## [Problem description]
Print the lines that run from the line with "tovornih vozil in" to the line with "Če želite izvedeti", keeping both end lines, exactly as they appear in the entries below, and nothing else.
====== Input data
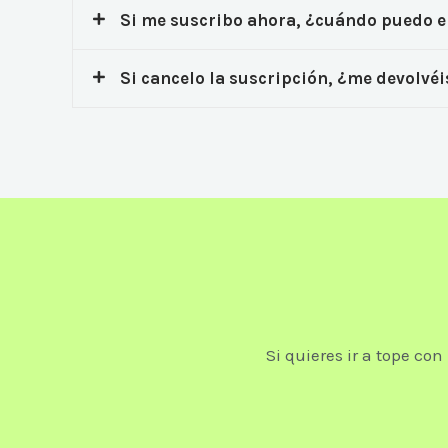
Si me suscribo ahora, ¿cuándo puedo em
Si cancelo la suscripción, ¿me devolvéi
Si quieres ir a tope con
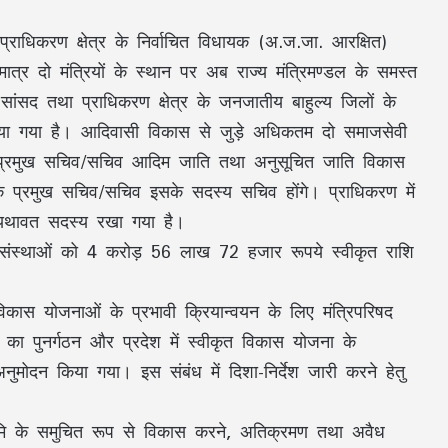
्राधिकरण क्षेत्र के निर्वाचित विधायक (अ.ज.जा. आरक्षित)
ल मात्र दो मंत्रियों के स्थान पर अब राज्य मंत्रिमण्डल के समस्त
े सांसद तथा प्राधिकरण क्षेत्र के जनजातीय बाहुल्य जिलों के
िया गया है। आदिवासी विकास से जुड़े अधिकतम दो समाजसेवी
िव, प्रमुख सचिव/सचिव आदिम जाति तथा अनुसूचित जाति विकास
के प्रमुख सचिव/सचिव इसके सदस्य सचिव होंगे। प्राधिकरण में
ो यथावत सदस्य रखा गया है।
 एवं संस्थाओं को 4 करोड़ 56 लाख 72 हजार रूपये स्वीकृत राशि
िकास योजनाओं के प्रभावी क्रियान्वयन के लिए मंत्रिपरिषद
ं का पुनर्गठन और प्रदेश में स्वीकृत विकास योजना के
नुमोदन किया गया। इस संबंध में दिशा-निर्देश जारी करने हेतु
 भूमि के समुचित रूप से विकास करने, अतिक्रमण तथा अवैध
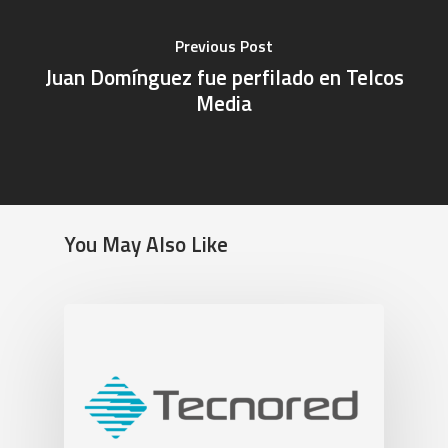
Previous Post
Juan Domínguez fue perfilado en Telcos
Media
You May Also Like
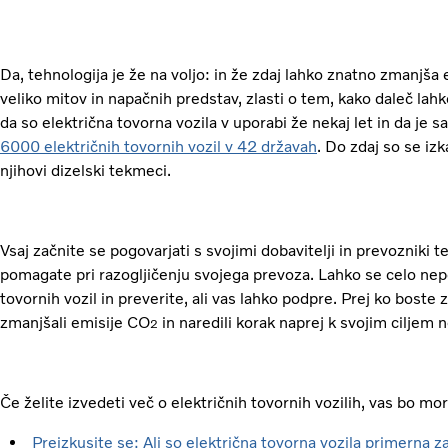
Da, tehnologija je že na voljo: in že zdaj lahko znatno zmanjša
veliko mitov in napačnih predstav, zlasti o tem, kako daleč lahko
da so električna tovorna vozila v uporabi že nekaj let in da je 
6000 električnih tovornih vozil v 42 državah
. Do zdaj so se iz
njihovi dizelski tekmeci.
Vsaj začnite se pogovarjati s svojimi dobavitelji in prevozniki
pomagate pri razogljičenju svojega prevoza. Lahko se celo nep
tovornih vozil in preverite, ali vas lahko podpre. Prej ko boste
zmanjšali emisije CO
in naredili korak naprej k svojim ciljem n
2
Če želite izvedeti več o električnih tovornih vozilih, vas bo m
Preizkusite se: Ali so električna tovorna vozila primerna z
============
====== Input data
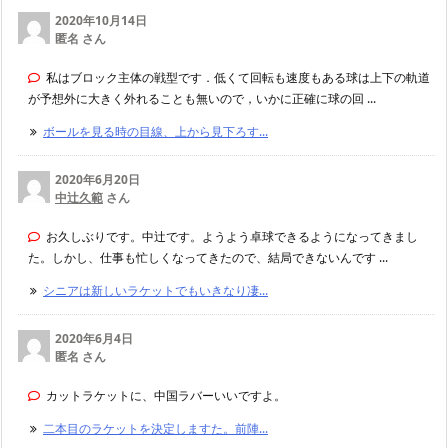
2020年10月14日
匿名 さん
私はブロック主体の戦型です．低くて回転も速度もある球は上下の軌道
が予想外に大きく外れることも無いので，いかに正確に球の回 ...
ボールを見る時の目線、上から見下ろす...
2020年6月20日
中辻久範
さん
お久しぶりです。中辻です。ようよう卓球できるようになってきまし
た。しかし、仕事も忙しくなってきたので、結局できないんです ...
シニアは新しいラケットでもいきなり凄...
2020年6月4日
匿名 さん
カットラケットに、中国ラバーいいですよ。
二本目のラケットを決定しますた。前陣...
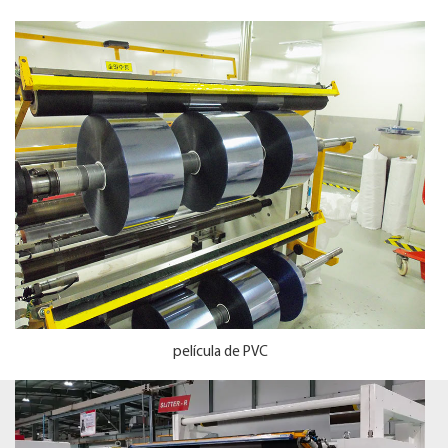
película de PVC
============
## [Reply]
tovornih vozil in preverite, ali vas lahko podpre. Prej ko boste
zmanjšali emisije CO
in naredili korak naprej k svojim ciljem n
2
Če želite izvedeti več o električnih tovornih vozilih, vas bo m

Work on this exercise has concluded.